=== Section Start ===

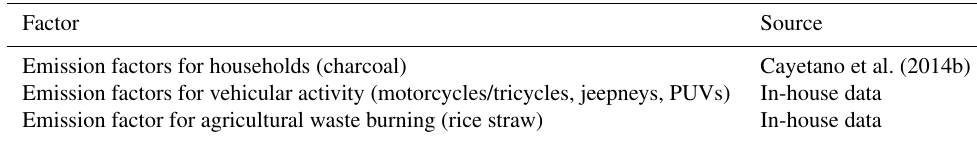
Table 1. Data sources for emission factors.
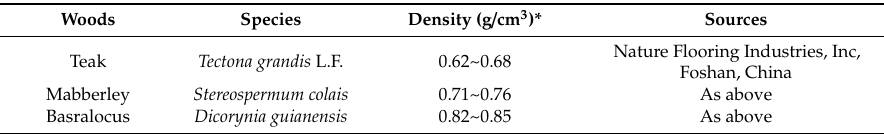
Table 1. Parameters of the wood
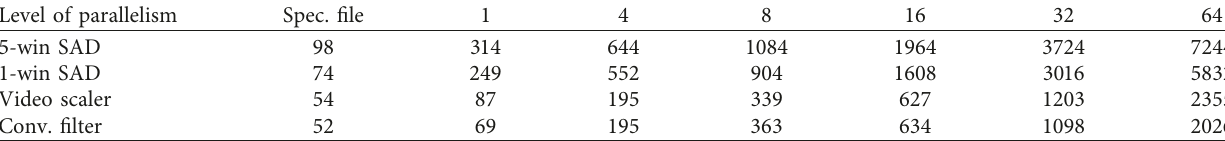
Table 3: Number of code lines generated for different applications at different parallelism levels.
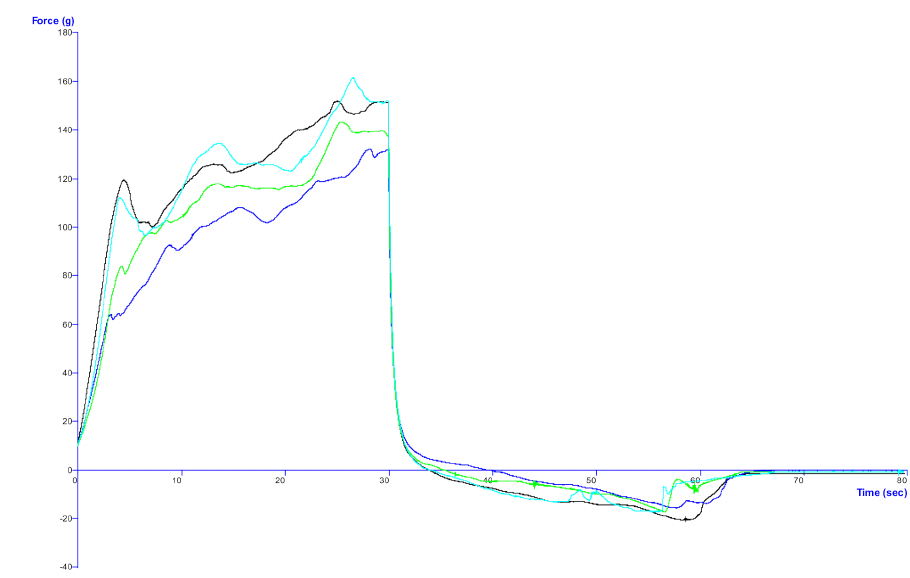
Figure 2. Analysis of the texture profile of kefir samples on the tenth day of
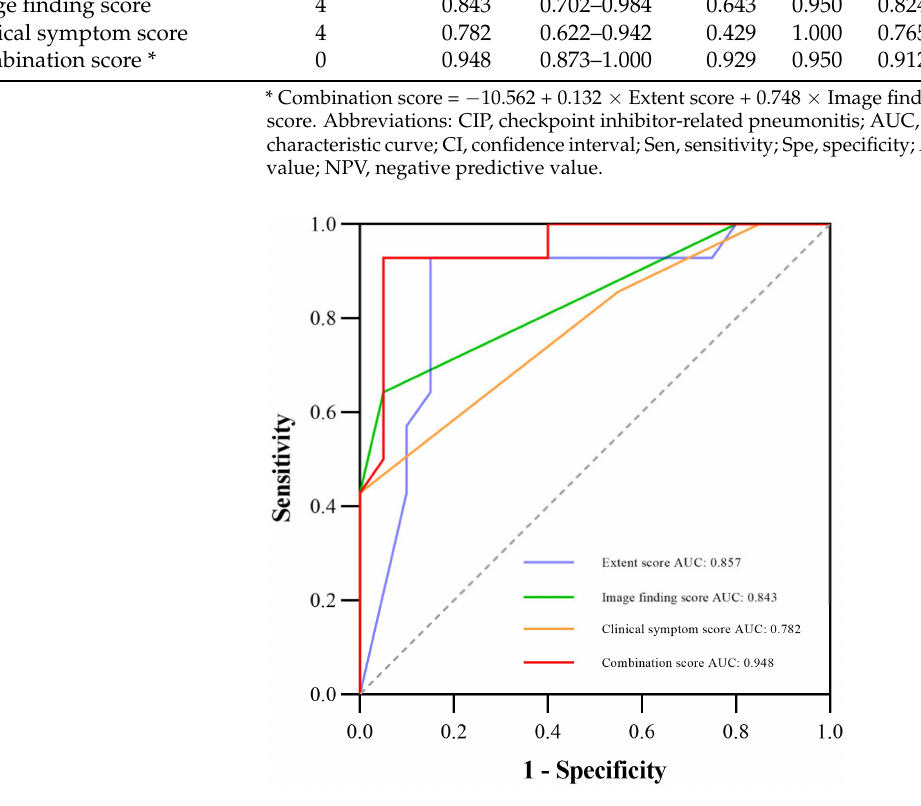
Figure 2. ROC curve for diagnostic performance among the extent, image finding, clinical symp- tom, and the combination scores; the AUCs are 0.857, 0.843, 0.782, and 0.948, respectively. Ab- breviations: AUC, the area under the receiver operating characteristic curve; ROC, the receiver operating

=== Section End ===

§ Directions for this task
Wherever the word "Table" shows up in the material, copy the line it is on.

§ Output below
Table 1. Data sources for emission factors.
Table 1. Parameters of the wood
Table 3: Number of code lines generated for different applications at different parallelism levels.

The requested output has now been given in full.